The localeconv() function returns all kinds of useful information about formatting of various types of numbers, which can be used directly as the argument values for number_format. This gives us the correct size for our specified locale.

Localising the Units

We almost have a completely localised file size. However, there is one issue with the unit itself. For our given language of French, the unit size is wrong. Instead of KB, MB, GB, etc, they use Ko, Mo, and Go.

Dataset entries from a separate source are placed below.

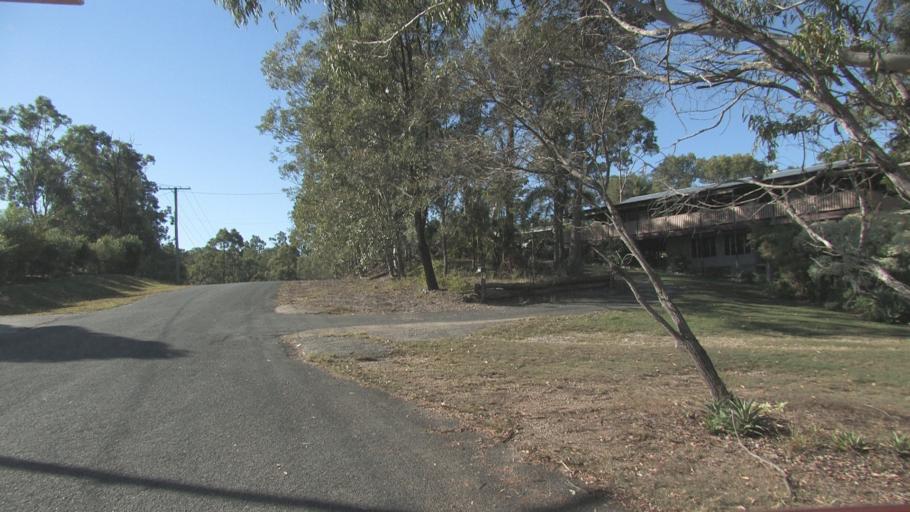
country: AU
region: Queensland
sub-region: Logan
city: Logan Reserve
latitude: -27.7439
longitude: 153.1326
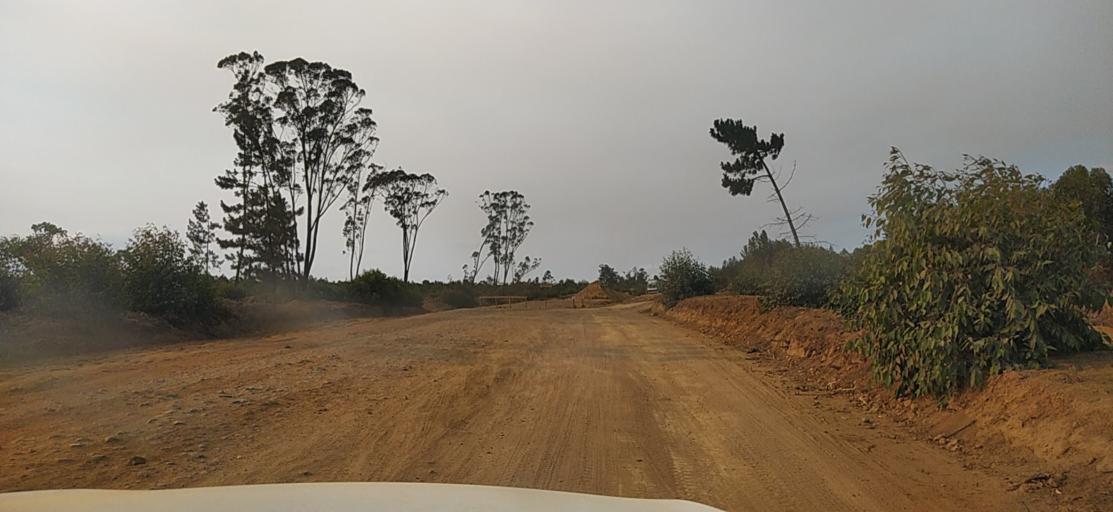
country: MG
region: Alaotra Mangoro
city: Moramanga
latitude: -18.6197
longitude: 48.2766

Using a standard gettext dictionary and a small change, we can localise it for any language that our application supports:

setlocale(LC_ALL, 'fr_FR'); setlocale(LC_ALL, 'fr'); function formatDataSize($size, $decimalPlaces = 2) { $units = ['B', 'KB', 'MB', 'GB', 'TB', 'PB']; $divider = 1024; $roundingPercentage = 0.97656249999999; $depth = count($units) - 1; $i = 0; while (($size / $divider) > $roundingPercentage && $i < $depth) { $size /= $divider; $i++; } $locale = localeconv(); $forceRoundingValue = 0.005; $roundedValue = $size - $forceRoundingValue; $unit = _($units[$i]); $formattedSize = number_format( $roundedValue, $decimalPlaces, $locale['decimal_point'], $locale['thousands_sep'] ); return "$formattedSize $unit"; }

Now, we'll get 0,97 Ko output if our locale is set to a French variant.